WHAT IS REQUIRED »
Your task is to copy every line of the entries that contains "Activity".

(Items listed in a dataset)
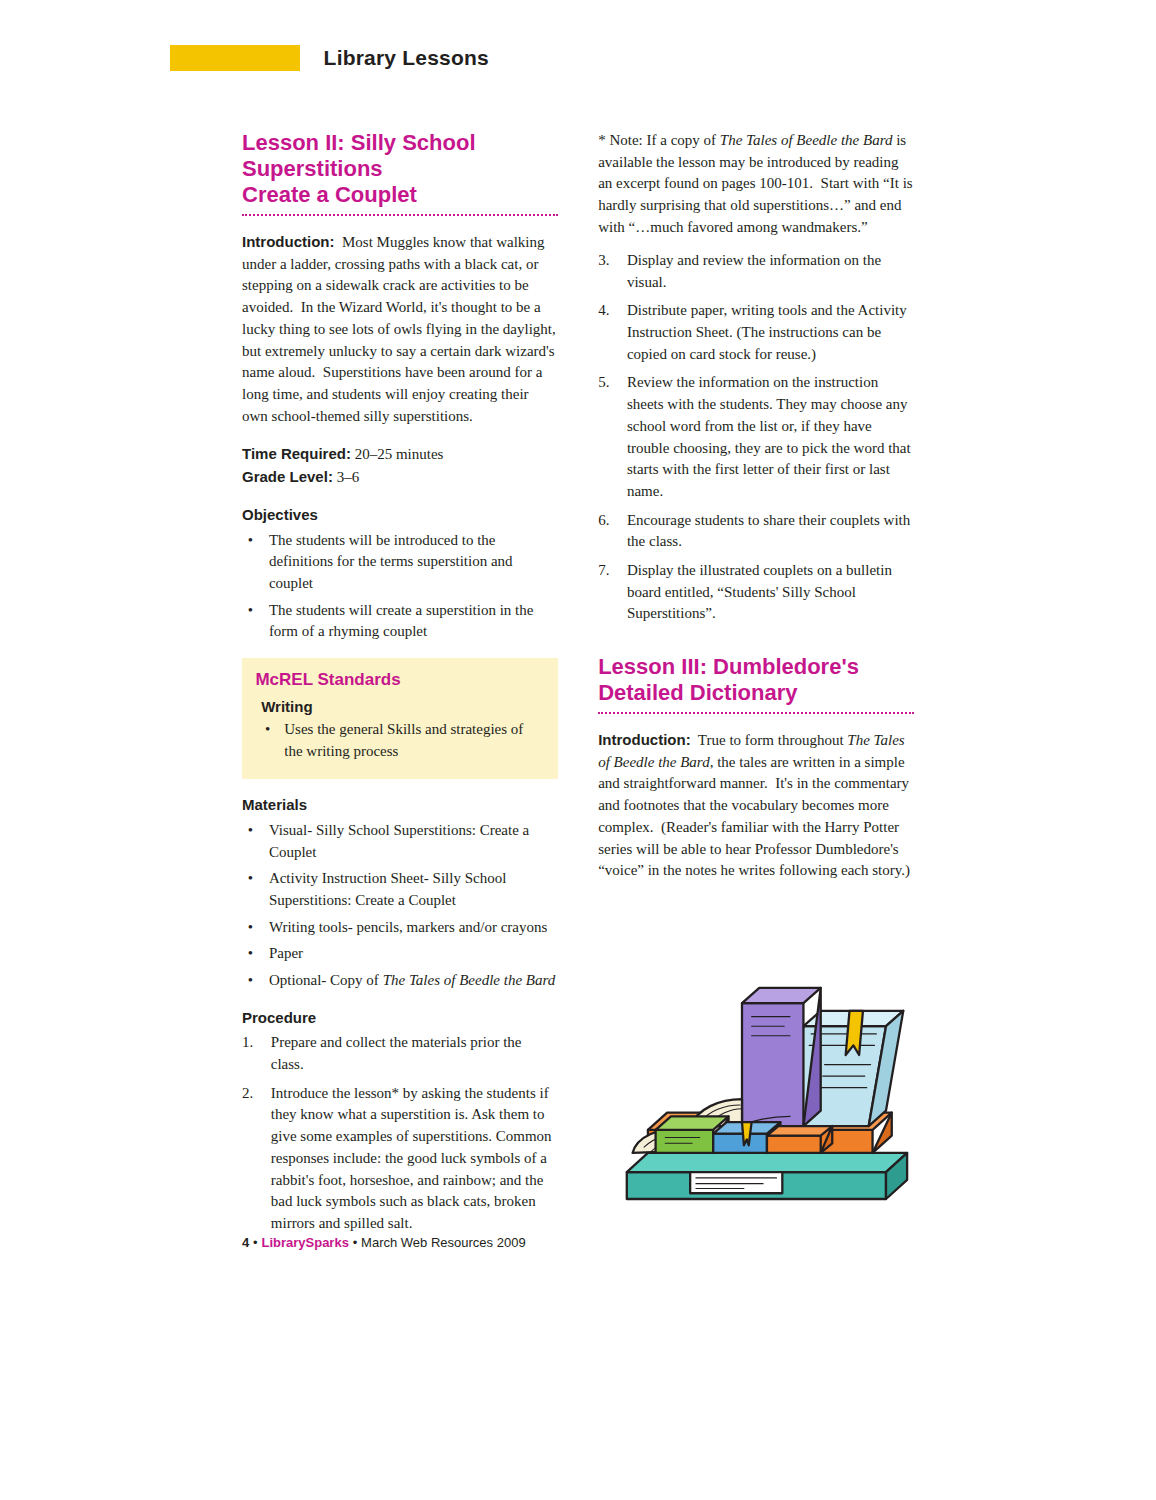Library Lessons
Lesson II: Silly School Superstitions
Create a Couplet
Introduction: Most Muggles know that walking under a ladder, crossing paths with a black cat, or stepping on a sidewalk crack are activities to be avoided. In the Wizard World, it's thought to be a lucky thing to see lots of owls flying in the daylight, but extremely unlucky to say a certain dark wizard's name aloud. Superstitions have been around for a long time, and students will enjoy creating their own school-themed silly superstitions.
Time Required: 20–25 minutes
Grade Level: 3–6
Objectives
The students will be introduced to the definitions for the terms superstition and couplet
The students will create a superstition in the form of a rhyming couplet
McREL Standards
Writing
Uses the general Skills and strategies of the writing process
Materials
Visual- Silly School Superstitions: Create a Couplet
Activity Instruction Sheet- Silly School Superstitions: Create a Couplet
Writing tools- pencils, markers and/or crayons
Paper
Optional- Copy of The Tales of Beedle the Bard
Procedure
Prepare and collect the materials prior the class.
Introduce the lesson* by asking the students if they know what a superstition is. Ask them to give some examples of superstitions. Common responses include: the good luck symbols of a rabbit's foot, horseshoe, and rainbow; and the bad luck symbols such as black cats, broken mirrors and spilled salt.
* Note: If a copy of The Tales of Beedle the Bard is available the lesson may be introduced by reading an excerpt found on pages 100-101. Start with “It is hardly surprising that old superstitions…” and end with “…much favored among wandmakers.”
Display and review the information on the visual.
Distribute paper, writing tools and the Activity Instruction Sheet. (The instructions can be copied on card stock for reuse.)
Review the information on the instruction sheets with the students. They may choose any school word from the list or, if they have trouble choosing, they are to pick the word that starts with the first letter of their first or last name.
Encourage students to share their couplets with the class.
Display the illustrated couplets on a bulletin board entitled, “Students' Silly School Superstitions”.
Lesson III: Dumbledore's Detailed Dictionary
Introduction: True to form throughout The Tales of Beedle the Bard, the tales are written in a simple and straightforward manner. It's in the commentary and footnotes that the vocabulary becomes more complex. (Reader's familiar with the Harry Potter series will be able to hear Professor Dumbledore's “voice” in the notes he writes following each story.)
4•LibrarySparks•March Web Resources 2009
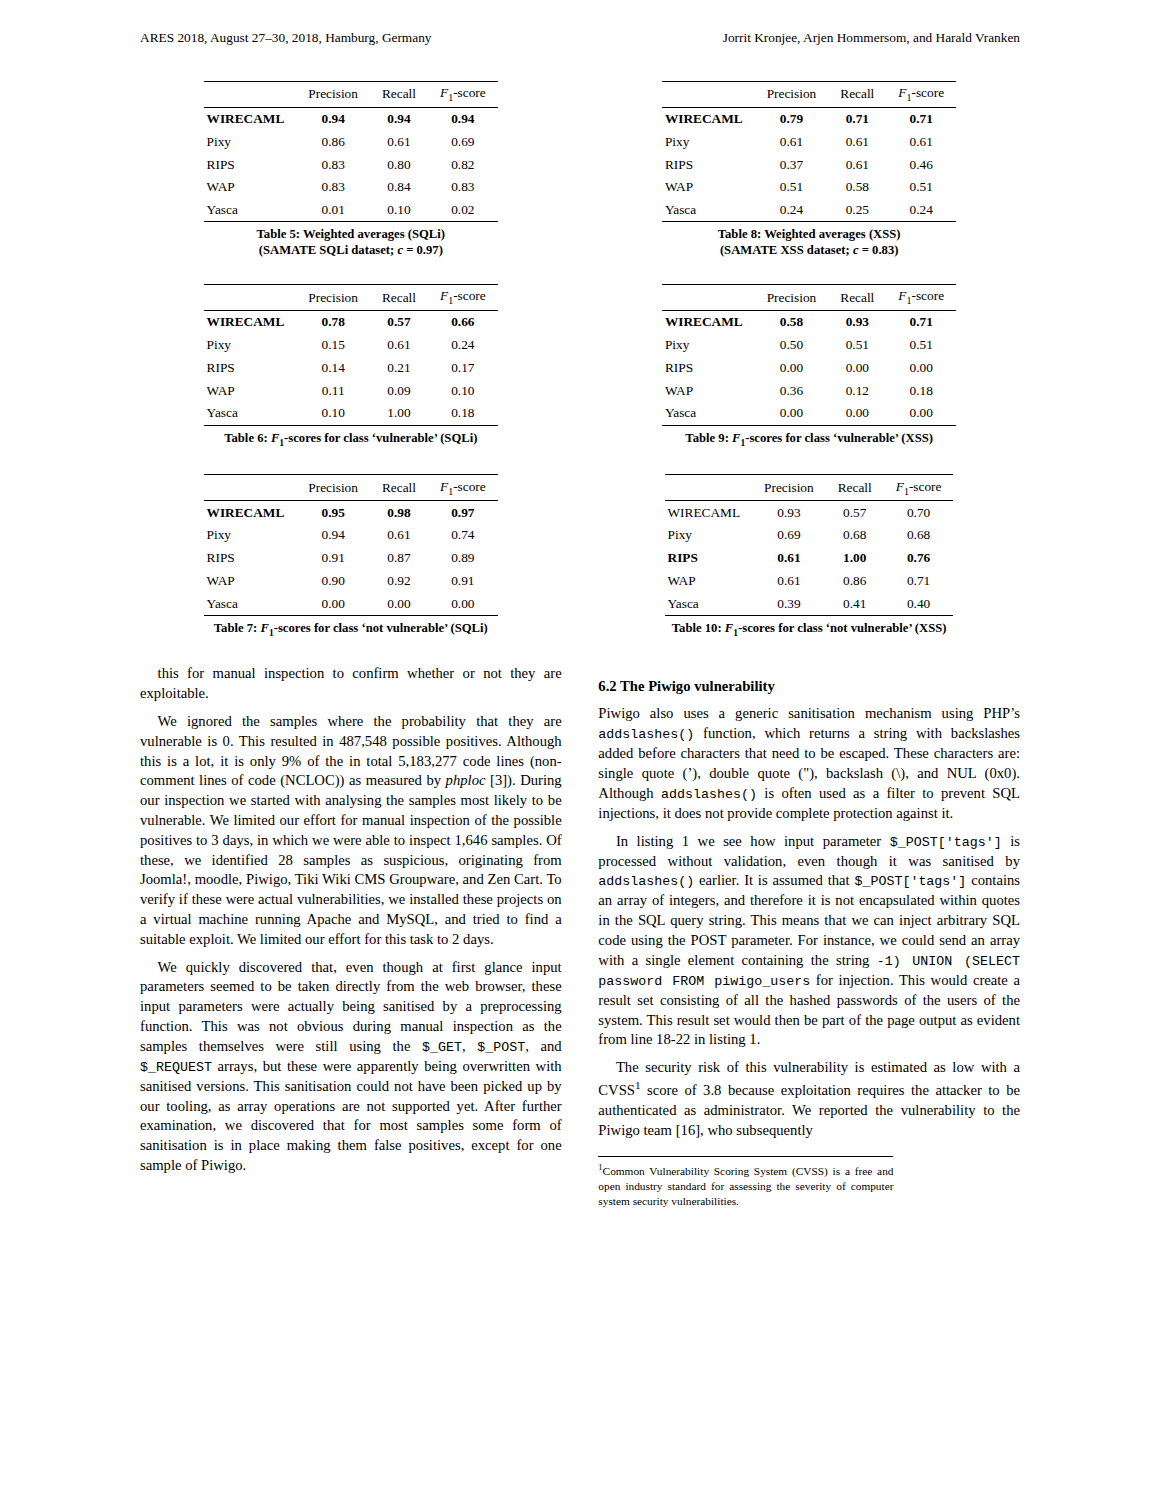ARES 2018, August 27–30, 2018, Hamburg, Germany Jorrit Kronjee, Arjen Hommersom, and Harald Vranken
Table 5: Weighted averages (SQLi) (SAMATE SQLi dataset; c = 0.97)
| | Precision | Recall | F 1 -score |
| --- | --- | --- | --- |
| WIRECAML | 0.94 | 0.94 | 0.94 |
| Pixy | 0.86 | 0.61 | 0.69 |
| RIPS | 0.83 | 0.80 | 0.82 |
| WAP | 0.83 | 0.84 | 0.83 |
| Yasca | 0.01 | 0.10 | 0.02 |
Table 6: F 1 -scores for class ‘vulnerable’ (SQLi)
| | Precision | Recall | F 1 -score |
| --- | --- | --- | --- |
| WIRECAML | 0.78 | 0.57 | 0.66 |
| Pixy | 0.15 | 0.61 | 0.24 |
| RIPS | 0.14 | 0.21 | 0.17 |
| WAP | 0.11 | 0.09 | 0.10 |
| Yasca | 0.10 | 1.00 | 0.18 |
Table 7: F 1 -scores for class ‘not vulnerable’ (SQLi)
| | Precision | Recall | F 1 -score |
| --- | --- | --- | --- |
| WIRECAML | 0.95 | 0.98 | 0.97 |
| Pixy | 0.94 | 0.61 | 0.74 |
| RIPS | 0.91 | 0.87 | 0.89 |
| WAP | 0.90 | 0.92 | 0.91 |
| Yasca | 0.00 | 0.00 | 0.00 |
this for manual inspection to confirm whether or not they are exploitable.
We ignored the samples where the probability that they are vulnerable is 0. This resulted in 487,548 possible positives. Although this is a lot, it is only 9% of the in total 5,183,277 code lines (non-comment lines of code (NCLOC)) as measured by phploc [3]). During our inspection we started with analysing the samples most likely to be vulnerable. We limited our effort for manual inspection of the possible positives to 3 days, in which we were able to inspect 1,646 samples. Of these, we identified 28 samples as suspicious, originating from Joomla!, moodle, Piwigo, Tiki Wiki CMS Groupware, and Zen Cart. To verify if these were actual vulnerabilities, we installed these projects on a virtual machine running Apache and MySQL, and tried to find a suitable exploit. We limited our effort for this task to 2 days.
We quickly discovered that, even though at first glance input parameters seemed to be taken directly from the web browser, these input parameters were actually being sanitised by a preprocessing function. This was not obvious during manual inspection as the samples themselves were still using the $_GET, $_POST, and $_REQUEST arrays, but these were apparently being overwritten with sanitised versions. This sanitisation could not have been picked up by our tooling, as array operations are not supported yet. After further examination, we discovered that for most samples some form of sanitisation is in place making them false positives, except for one sample of Piwigo.
Table 8: Weighted averages (XSS) (SAMATE XSS dataset; c = 0.83)
| | Precision | Recall | F 1 -score |
| --- | --- | --- | --- |
| WIRECAML | 0.79 | 0.71 | 0.71 |
| Pixy | 0.61 | 0.61 | 0.61 |
| RIPS | 0.37 | 0.61 | 0.46 |
| WAP | 0.51 | 0.58 | 0.51 |
| Yasca | 0.24 | 0.25 | 0.24 |
Table 9: F 1 -scores for class ‘vulnerable’ (XSS)
| | Precision | Recall | F 1 -score |
| --- | --- | --- | --- |
| WIRECAML | 0.58 | 0.93 | 0.71 |
| Pixy | 0.50 | 0.51 | 0.51 |
| RIPS | 0.00 | 0.00 | 0.00 |
| WAP | 0.36 | 0.12 | 0.18 |
| Yasca | 0.00 | 0.00 | 0.00 |
Table 10: F 1 -scores for class ‘not vulnerable’ (XSS)
| | Precision | Recall | F 1 -score |
| --- | --- | --- | --- |
| WIRECAML | 0.93 | 0.57 | 0.70 |
| Pixy | 0.69 | 0.68 | 0.68 |
| RIPS | 0.61 | 1.00 | 0.76 |
| WAP | 0.61 | 0.86 | 0.71 |
| Yasca | 0.39 | 0.41 | 0.40 |
6.2 The Piwigo vulnerability
Piwigo also uses a generic sanitisation mechanism using PHP’s addslashes() function, which returns a string with backslashes added before characters that need to be escaped. These characters are: single quote (’), double quote ("), backslash (\), and NUL (0x0). Although addslashes() is often used as a filter to prevent SQL injections, it does not provide complete protection against it.
In listing 1 we see how input parameter $_POST['tags'] is processed without validation, even though it was sanitised by addslashes() earlier. It is assumed that $_POST['tags'] contains an array of integers, and therefore it is not encapsulated within quotes in the SQL query string. This means that we can inject arbitrary SQL code using the POST parameter. For instance, we could send an array with a single element containing the string -1) UNION (SELECT password FROM piwigo_users for injection. This would create a result set consisting of all the hashed passwords of the users of the system. This result set would then be part of the page output as evident from line 18-22 in listing 1.
The security risk of this vulnerability is estimated as low with a CVSS1 score of 3.8 because exploitation requires the attacker to be authenticated as administrator. We reported the vulnerability to the Piwigo team [16], who subsequently
1Common Vulnerability Scoring System (CVSS) is a free and open industry standard for assessing the severity of computer system security vulnerabilities.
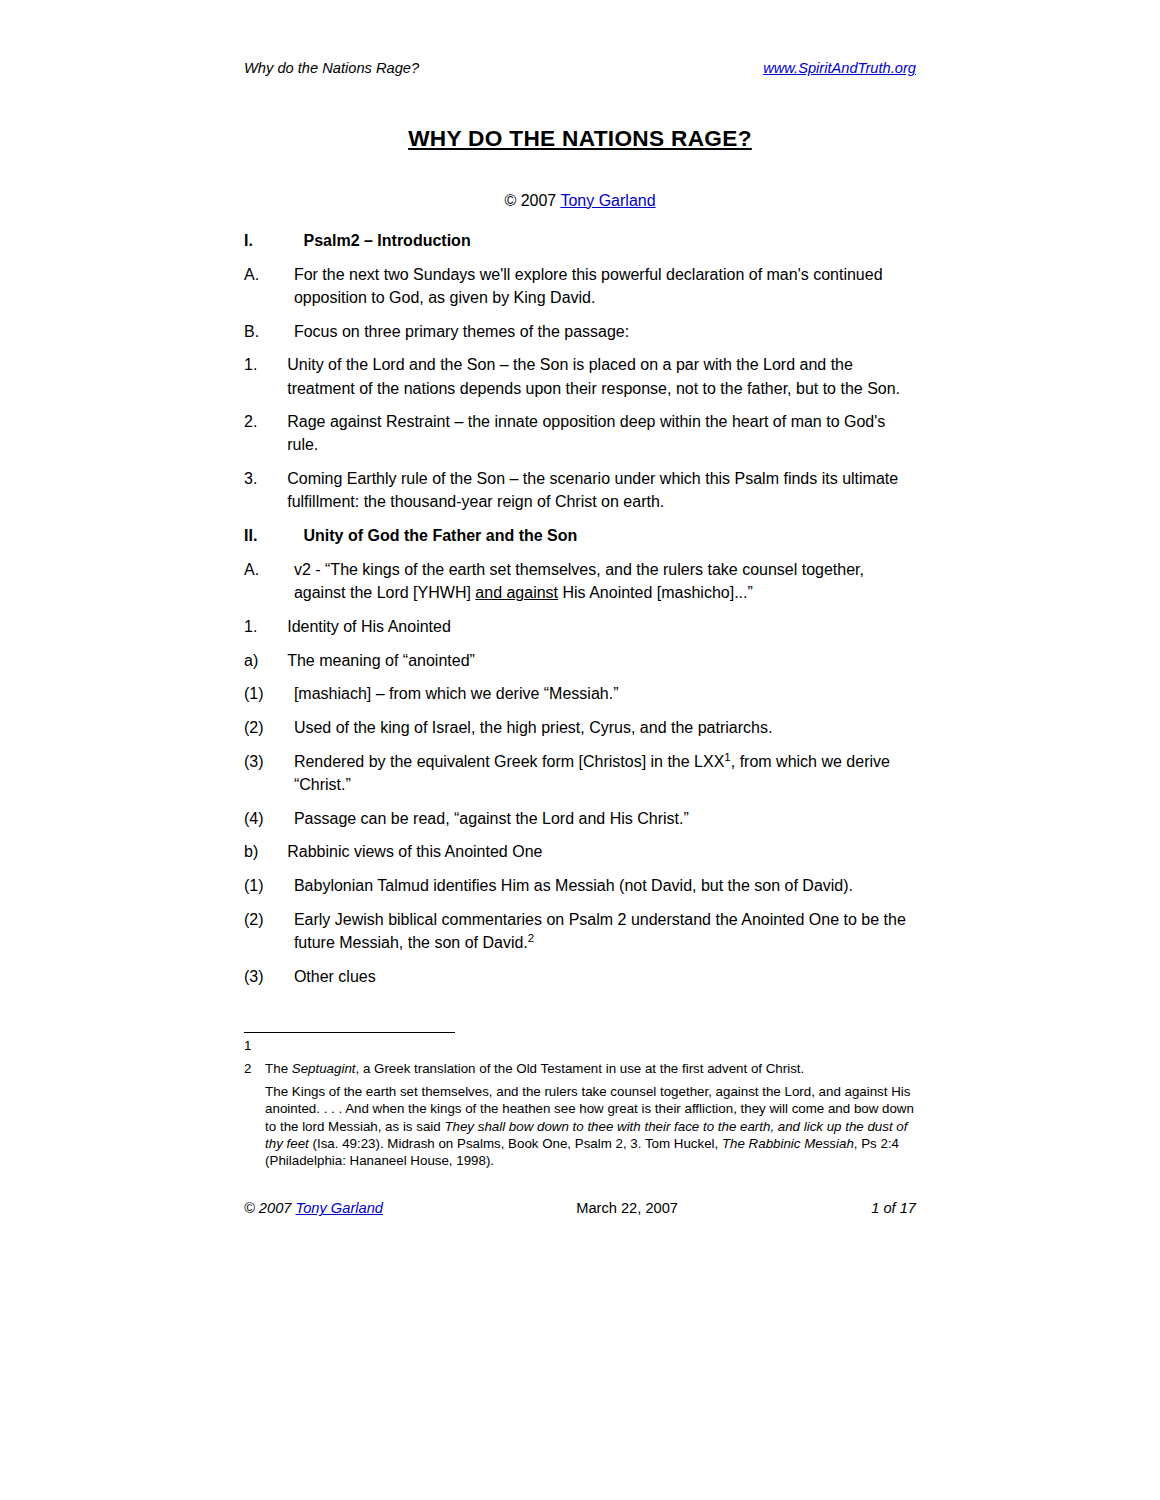Why do the Nations Rage? www.SpiritAndTruth.org
WHY DO THE NATIONS RAGE?
© 2007 Tony Garland
| I. | Psalm2 – Introduction |
| A. | For the next two Sundays we'll explore this powerful declaration of man's continued opposition to God, as given by King David. |
| B. | Focus on three primary themes of the passage: |
| 1. | Unity of the Lord and the Son – the Son is placed on a par with the Lord and the treatment of the nations depends upon their response, not to the father, but to the Son. |
| 2. | Rage against Restraint – the innate opposition deep within the heart of man to God's rule. |
| 3. | Coming Earthly rule of the Son – the scenario under which this Psalm finds its ultimate fulfillment: the thousand-year reign of Christ on earth. |
| II. | Unity of God the Father and the Son |
| A. | v2 - “The kings of the earth set themselves, and the rulers take counsel together, against the Lord [YHWH] and against His Anointed [mashicho]...” |
| 1. | Identity of His Anointed |
| a) | The meaning of “anointed” |
| (1) | [mashiach] – from which we derive “Messiah.” |
| (2) | Used of the king of Israel, the high priest, Cyrus, and the patriarchs. |
| (3) | Rendered by the equivalent Greek form [Christos] in the LXX 1 , from which we derive “Christ.” |
| (4) | Passage can be read, “against the Lord and His Christ.” |
| b) | Rabbinic views of this Anointed One |
| (1) | Babylonian Talmud identifies Him as Messiah (not David, but the son of David). |
| (2) | Early Jewish biblical commentaries on Psalm 2 understand the Anointed One to be the future Messiah, the son of David. 2 |
| (3) | Other clues |
1
2
The Septuagint, a Greek translation of the Old Testament in use at the first advent of Christ.
The Kings of the earth set themselves, and the rulers take counsel together, against the Lord, and against His anointed. . . . And when the kings of the heathen see how great is their affliction, they will come and bow down to the lord Messiah, as is said They shall bow down to thee with their face to the earth, and lick up the dust of thy feet (Isa. 49:23). Midrash on Psalms, Book One, Psalm 2, 3. Tom Huckel, The Rabbinic Messiah, Ps 2:4 (Philadelphia: Hananeel House, 1998).
© 2007 Tony Garland March 22, 2007 1 of 17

ANSWER TO THE EXERCISE »
Activity Instruction Sheet- Silly School Superstitions: Create a Couplet
Distribute paper, writing tools and the Activity Instruction Sheet. (The instructions can be copied on card stock for reuse.)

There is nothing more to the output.